In the story, “Fedora”, he’s asked to look into the possibility of a once-famous photographer having his past, which involved an affair with a fifteen-year old model, brought to light in the current climate of raking up old misdemeanours and often pillorying the offenders and ruining their professional reputations. Kiley locates the girl, now a grown woman with grandchildren, and discovers she has no regrets about what happened and has no intention of making it public. But neither she nor Kiley have taken account of what journalists will make of even a whisper of scandal. What an article in a Sunday newspaper causes to happen takes the story to a bleak conclusion.

Kiley, like Resnick a jazz fan, is also at the centre of “Dead Dames Don’t Sing”, the longest story in the book, and my personal favourite. I’ve written about it before (see Northern Review of Books, September, 2016, and Paris, Painters, Poets, Penniless Press, 2017) when it was published as a small book by the Mysterious Bookshop, New York. I doubt that many people in the UK read the story in that edition, and it’s good that Harvey chose to include it in Going Down Slow.

The story of “Dead Dames Don’t Sing” takes us back, at times, to the bohemian world of Soho in the 1950s, and brings in poetry, pulp novels, and, missing manuscripts, along with the machinations of various shady characters. And it allows Kiley to make his usual caustic comments on what he considers are pretentious people with dubious claims about the art they produce. I have to say that Harvey is knowledgeable about the world of late-1940s and 1950s Soho bebop and bohemianism, and one day will hopefully write a novel set in that milieu. I’m prejudiced when I say this, because it’s territory I find fascinating.

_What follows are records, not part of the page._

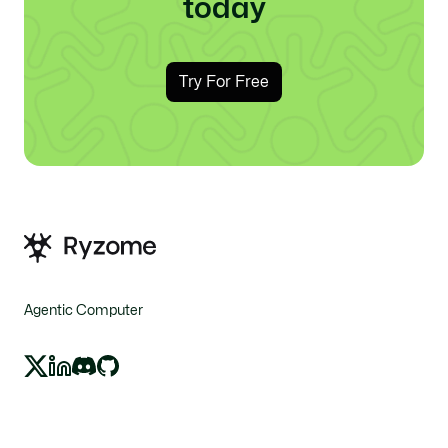
today
Try For Free
Agentic Computer
X
LinkedIn
Discord
GitHub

There are seven stories in Going Down Slow, all of them worth reading. If anyone should be tempted to think of Harvey as “just a crime writer” they should think again. His work goes beyond the routines of case solving, and can often count as informed social critique set in a form that enables the reader to take it in easily, and without feeling he’s being lectured. Read “Handy Man”, for example, originally published in the literary magazine, Ambit, which is hardly a crime story in the conventional sense, and manages to deal sensitively with an affair between a lonely, middle-aged woman and a war-damaged young man.